I think that's what he's interpreted as my telling him that he "was not
qualified to speak because [he] did not have a degree in X, Y and Z". When what I was trying to convey is that if he himself didn't have the background to see what was obvious to others who did see those things, then perhaps he should be a little more curious about what they were able to see and to at least try to get to a point where he could begin to 'get it'. (And then critique it by all means, but you have to understand the issues properly first).

By that point I could tell we were both becoming ratty about it and so I withdrew to the work I was being paid to do, so to speak.

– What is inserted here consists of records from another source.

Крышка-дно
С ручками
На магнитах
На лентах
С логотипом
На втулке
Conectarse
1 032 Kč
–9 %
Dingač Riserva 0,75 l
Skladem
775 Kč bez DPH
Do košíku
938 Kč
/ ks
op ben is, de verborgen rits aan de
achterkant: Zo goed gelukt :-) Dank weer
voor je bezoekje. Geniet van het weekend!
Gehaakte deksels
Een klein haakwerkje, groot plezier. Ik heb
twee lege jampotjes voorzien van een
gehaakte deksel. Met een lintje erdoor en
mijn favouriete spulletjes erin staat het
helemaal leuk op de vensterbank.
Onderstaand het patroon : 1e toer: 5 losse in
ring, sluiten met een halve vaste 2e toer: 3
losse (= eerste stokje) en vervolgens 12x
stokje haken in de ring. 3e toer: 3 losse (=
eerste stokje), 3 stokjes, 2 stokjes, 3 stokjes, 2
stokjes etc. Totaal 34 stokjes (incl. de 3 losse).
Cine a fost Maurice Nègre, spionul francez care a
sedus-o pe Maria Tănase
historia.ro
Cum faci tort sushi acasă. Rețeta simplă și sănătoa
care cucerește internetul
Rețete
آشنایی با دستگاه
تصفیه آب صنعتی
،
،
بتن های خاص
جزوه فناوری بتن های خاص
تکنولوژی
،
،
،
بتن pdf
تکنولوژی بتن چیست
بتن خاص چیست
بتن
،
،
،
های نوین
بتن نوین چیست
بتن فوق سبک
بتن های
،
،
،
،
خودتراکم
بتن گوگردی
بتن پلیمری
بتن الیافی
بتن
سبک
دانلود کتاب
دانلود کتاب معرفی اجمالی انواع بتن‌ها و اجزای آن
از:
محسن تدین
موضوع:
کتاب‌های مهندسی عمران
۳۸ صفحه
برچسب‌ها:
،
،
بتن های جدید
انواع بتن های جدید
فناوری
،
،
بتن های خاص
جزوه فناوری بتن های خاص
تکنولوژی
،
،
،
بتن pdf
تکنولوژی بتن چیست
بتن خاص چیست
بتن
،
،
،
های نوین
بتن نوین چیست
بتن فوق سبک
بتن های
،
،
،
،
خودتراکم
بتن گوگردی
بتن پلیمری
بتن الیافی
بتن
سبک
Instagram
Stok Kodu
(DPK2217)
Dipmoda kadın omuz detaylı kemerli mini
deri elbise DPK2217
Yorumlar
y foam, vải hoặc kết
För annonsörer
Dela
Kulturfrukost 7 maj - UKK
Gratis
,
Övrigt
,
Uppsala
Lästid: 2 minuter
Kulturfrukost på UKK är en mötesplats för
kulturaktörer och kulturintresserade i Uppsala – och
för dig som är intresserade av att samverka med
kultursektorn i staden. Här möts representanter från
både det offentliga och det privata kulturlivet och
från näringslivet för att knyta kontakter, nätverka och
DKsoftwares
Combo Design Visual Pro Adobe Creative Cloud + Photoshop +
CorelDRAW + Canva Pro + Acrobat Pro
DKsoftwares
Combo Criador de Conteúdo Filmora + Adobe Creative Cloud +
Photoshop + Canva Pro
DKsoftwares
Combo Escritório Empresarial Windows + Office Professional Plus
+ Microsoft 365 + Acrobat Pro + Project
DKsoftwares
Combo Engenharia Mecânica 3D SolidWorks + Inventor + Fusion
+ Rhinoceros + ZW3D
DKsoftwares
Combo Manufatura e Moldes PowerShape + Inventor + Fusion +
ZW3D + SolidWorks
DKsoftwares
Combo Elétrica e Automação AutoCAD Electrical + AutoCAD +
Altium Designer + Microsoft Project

What a shame that something like 18 years after the event he should have retained such an animus about it that he drags my name into it (unnecessarily in terms of his argument since he agrees the article is useful; somewhat contradicting his rhetorical point). 18 years in which we might both have developed further and maybe differently from that brief and under-comprehending encounter -18 years is a lot of time to read and think more. Yes, I'm a bit miffed to discover that comment.
Steven, time to let it go. Personally, until I saw that comment, I couldn't have even recalled your name.

Note to self: It's at least an interesting study in how the same events can get quite different reporting. Which may be, ironically, rather to the point of the post he was commenting on.